Epson - can't see pics


----------



## epson (Jul 28, 2010)

they are there.


----------



## beenthere (Oct 11, 2008)

epson said:


> they are there.


I don't see them either.


----------



## oh'mike (Sep 18, 2009)

That is a white ,snow conveyor---operated by a fellow in a white jump suit---


----------



## beenthere (Oct 11, 2008)

Oh, now I see it, against the white background of the page.


----------



## oh'mike (Sep 18, 2009)

I thought the white doves added an artistic touch---


----------



## epson (Jul 28, 2010)

It was printed with invisible ink. You have to add vinegar to activate it. :jester:


----------



## beenthere (Oct 11, 2008)

I'll have to go to the store and get more. I just used the last of my vinegar to wash my windshield, it had bird droppings on it, I think it came from doves.


----------



## mae-ling (Dec 9, 2011)

epson they are probably on your computer so you see them, are they on a website I can go to?


----------



## epson (Jul 28, 2010)

mae-ling said:


> epson they are probably on your computer so you see them, are they on a website I can go to?


Sorry I went back there and the pictures were gone.


----------



## boat builder (Dec 12, 2016)

mae-ling said:


> May do a project which would require removing dirt& concrete from my basement. Not wanting to carry pails of dirt up and down stairs. Can't rent a conveyor so looking at building something. Remember one time use so price is important.
> 
> Thought of of 2x8 and a 2x4 in an L on each side then a box with wheels under it that would run in the L track. Motor to pull it up and let it come down. Might be a little slow, but better then carrying pails.
> 
> ...


I bought a conveyorease conveyor for moving dirt out of my crawl space... it was only $2100 and I now use it for putting my firewood as well. Check it out conveyorease.com it was delivered it right to my house.


----------



## Bud9051 (Nov 11, 2015)

mae-ling,
You didn't say how much dirt and concrete or where it has to go once at top of stairs. My point being, are you going to transfer it to buckets and carry it outside?

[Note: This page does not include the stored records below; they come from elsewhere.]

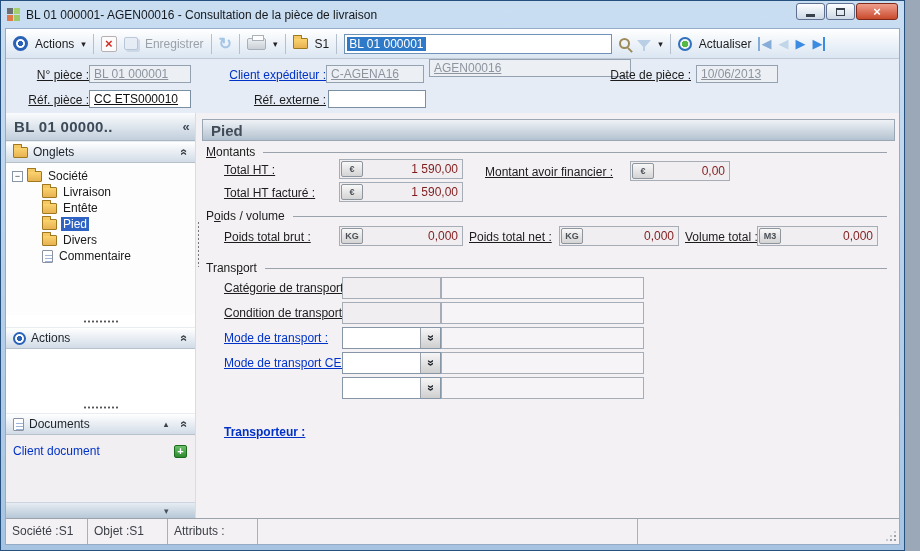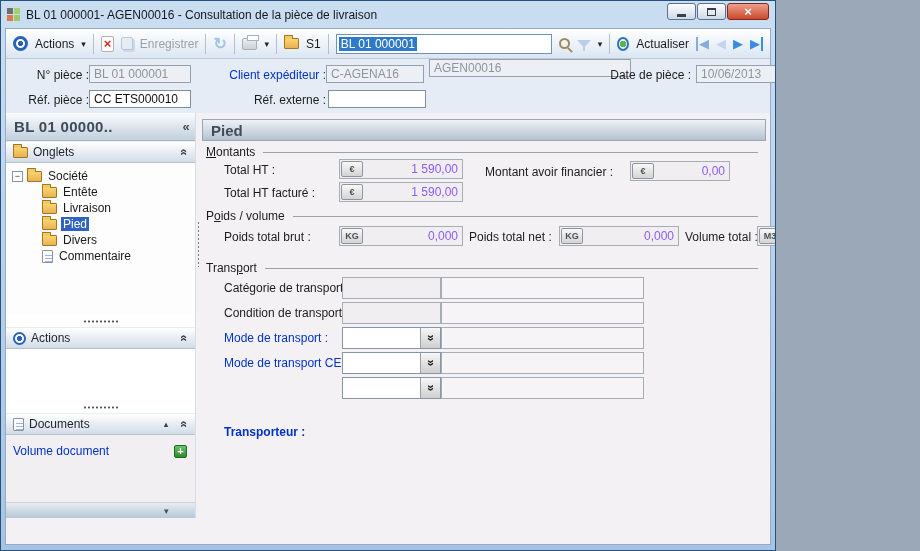--- a/index.html
+++ b/index.html
@@ -1,18 +1,18 @@
 <!DOCTYPE html>
 <html><head>
 <meta charset="utf-8">
 <style>
   html,body{margin:0;padding:0;background:#9aa8b8;}
   *{box-sizing:border-box;}
   .window{
-    position:relative;width:776px;height:551px;
+    position:relative;width:905px;height:551px;
     border:1px solid #26507e;
     background:linear-gradient(#cadef2,#a6c4e2);
     font-family:"Liberation Sans",sans-serif;
     overflow:hidden;
   }
   
   .titlebar{position:absolute;top:0;left:0;right:0;height:27px;display:flex;align-items:center;padding:0 6px;gap:6px;}
   .win-icon{width:13px;height:13px;display:grid;grid-template-columns:1fr 1fr;grid-template-rows:1fr 1fr;gap:1px;}
   .win-icon i{display:block;}
   .wi-tl{background:#6a6f75;} .wi-tr{background:#a5d06e;} .wi-bl{background:#e0784a;} .wi-br{background:#9cc868;}
@@ -45,21 +45,21 @@
   .funnel-icon{width:0;height:0;border-left:7px solid transparent;border-right:7px solid transparent;border-top:8px solid #b9cfe6;position:relative;}
   .funnel-icon::after{content:"";position:absolute;left:-1px;top:-8px;width:2px;height:11px;background:#b9cfe6;}
   .actualiser-icon{width:14px;height:14px;border:2px solid #2f6fc0;border-radius:50%;background:radial-gradient(circle,#57b847 0 3.5px,#eef4ec 3.5px);}
   .nav{font-size:13px;line-height:14px;}
   .nav-first{color:#86add8;border-left:2px solid #86add8;padding-left:1px;}
   .nav-prev{color:#c2d6ea;}
   .nav-next{color:#3b8be0;}
   .nav-last{color:#3b8be0;border-right:2px solid #3b8be0;padding-right:1px;}
   
   .formhead{position:absolute;top:30px;left:0;right:0;height:54px;background:#e5ecf5;}
-  .abs{position:absolute;}
+  .abs{position:absolute;text-decoration:underline;}
   .lbl{font-size:12px;color:#1c1c1c;white-space:nowrap;}
   .lbl-blue{color:#0032c8;}
   .r{text-align:right;}
   .ro-field{background:#ecf0f5;border:1px solid #93a1b1;color:#8d949e;font-size:12px;padding:1px 4px;height:18px;line-height:14px;overflow:hidden;white-space:nowrap;}
   .txt-field{background:#fff;border:1px solid #7b8fa3;color:#111;font-size:12px;padding:1px 4px;height:18px;font-family:"Liberation Sans",sans-serif;}
   
   .content{position:absolute;top:84px;left:0;right:0;bottom:26px;display:flex;}
   .sidebar{width:190px;display:flex;flex-direction:column;background:#ffffff;border-right:1px solid #d8dde4;}
   .vsplit{width:6px;background:#f4f1f4;position:relative;}
   .vsplit .grip{position:absolute;top:108px;left:1px;width:3px;height:46px;background-image:radial-gradient(circle,#777 0.8px,transparent 1.1px);background-size:3px 4px;}
@@ -87,21 +87,21 @@
   .sb-bottom{height:16px;background:linear-gradient(#e6ecf2,#b7c8d7);border-top:1px solid #cdd6e0;display:flex;align-items:center;flex:0 0 auto;}
   .sb-bottom .arr{margin-left:158px;font-size:9px;color:#45505c;}
   
   .page-bar{position:absolute;top:6px;left:0;right:0;height:22px;background:linear-gradient(#eef2f6,#b4c2d0);border:1px solid #9aa6b4;display:flex;align-items:center;padding:0 8px;}
   .page-title{font-weight:bold;font-size:15px;color:#414c58;}
   .grp{position:absolute;left:4px;right:8px;display:flex;align-items:center;font-size:12px;color:#1c1c1c;}
   .grp .line{flex:1;height:1px;background:#9aa2ac;margin-left:8px;}
   .accel{text-decoration:underline;}
   .unit-field{position:absolute;display:flex;align-items:center;height:20px;border:1px solid #a6adb6;background:#f1eef1;}
   .unit-btn{width:22px;height:16px;margin:1px 0 1px 1px;background:linear-gradient(#f8f8f8,#d4d4d4);border:1px solid #8f959c;border-radius:2px;font-size:9px;color:#4a4f55;font-weight:bold;display:flex;align-items:center;justify-content:center;flex:0 0 auto;}
-  .unit-val{flex:1;text-align:right;color:#8b5cf6;font-size:12px;padding-right:4px;white-space:nowrap;}
+  .unit-val{flex:1;text-align:right;color:#7f1d1d;font-size:12px;padding-right:4px;white-space:nowrap;}
   .plain-field{position:absolute;height:22px;border:1px solid #a6adb6;background:#f1eef1;}
   .plain-field.light{background:#f7f4f7;}
   .combo{position:absolute;height:22px;border:1px solid #8696a6;background:#fff;display:flex;}
   .combo-btn{margin-left:auto;width:20px;background:linear-gradient(#f6f6f6,#cfcfcf);border-left:1px solid #9aa0a8;display:flex;align-items:center;justify-content:center;}
   .dd-chevrons{transform:rotate(-90deg);display:inline-block;font-weight:bold;color:#1c232b;font-size:12px;}
   .bold{font-weight:bold;margin-top:44px;}
   
   .statusbar{position:absolute;left:0;right:0;bottom:0;height:26px;background:#f4f1f4;border-top:1px solid #9aa2ac;display:flex;font-size:12px;color:#3a3f46;align-items:stretch;}
   .sb-cell{border-right:1px solid #aab0b8;padding:5px 6px 0 6px;white-space:nowrap;}
   .grip-dots{margin-left:auto;width:16px;position:relative;}
@@ -194,25 +194,25 @@
         </div>
 
         <div class="tree-region">
           <div class="tree-item" style="padding-left:6px;">
             <span class="expand-box">−</span>
             <span class="folder-icon"></span>
             <span class="tree-label">Société</span>
           </div>
           <div class="tree-item" style="padding-left:36px;">
             <span class="folder-icon"></span>
+            <span class="tree-label">Livraison</span>
+          </div>
+          <div class="tree-item" style="padding-left:36px;">
+            <span class="folder-icon"></span>
             <span class="tree-label">Entête</span>
-          </div>
-          <div class="tree-item" style="padding-left:36px;">
-            <span class="folder-icon"></span>
-            <span class="tree-label">Livraison</span>
           </div>
           <div class="tree-item" style="padding-left:36px;">
             <span class="folder-icon"></span>
             <span class="tree-label selected">Pied</span>
           </div>
           <div class="tree-item" style="padding-left:36px;">
             <span class="folder-icon"></span>
             <span class="tree-label">Divers</span>
           </div>
           <div class="tree-item" style="padding-left:36px;">
@@ -239,21 +239,21 @@
 
         <div class="sb-bar">
           <span class="doc-icon"></span>
           <span>Documents</span>
           <span class="doc-up">▴</span>
           <span class="chev-up" style="margin-left:8px;">«</span>
         </div>
 
         <div class="docs-region">
           <div class="doc-link-row">
-            <span class="link">Volume document</span>
+            <span class="link">Client document</span>
             <span class="plus-btn">+</span>
           </div>
         </div>
 
         <div class="sb-bottom">
           <span class="arr">▾</span>
         </div>
       </div>
 
       <div class="vsplit">
@@ -340,15 +340,22 @@
         <div class="combo" style="left:140px;top:264px;width:99px;">
           <span></span>
           <span class="combo-btn">
               <span class="dd-chevrons">«</span>
             </span>
         </div>
         <div class="plain-field light" style="left:239px;top:264px;width:203px;"></div>
       </div>
     </div>
 
+    <div class="statusbar">
+      <span class="sb-cell" style="width:82px;">Société :S1</span>
+      <span class="sb-cell" style="width:80px;">Objet :S1</span>
+      <span class="sb-cell" style="width:90px;">Attributs :</span>
+      <span class="sb-cell" style="width:380px;"></span>
+      <span class="grip-dots"></span>
+    </div>
 
   </div>
 </div>
 
 </body></html>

Do you have any basement windows? A conveyor out a basement window could go high enough to drop the debris directly into a wheelbarrow.

I recently shingled my roof and built 2x6 side rails and a cart on top with wheels. A pulley at the top and I pulled it up with my lawn tractor. Look strange but delivered 2 bundles of shingles very easily and zero rental. No room to have lumber yard deliver them up top.

Bud


----------



## Oso954 (Jun 23, 2012)

It's a 4 year old thread, resurrected by a newbie.


----------



## Bud9051 (Nov 11, 2015)

LOL, I did get caught. Thanks

Bud


----------



## de-nagorg (Feb 23, 2014)

I thought that it was Mrs. Frosty , wearing a white bikini, laying on a snow bank.

Man I gotta get some glasses.


ED


----------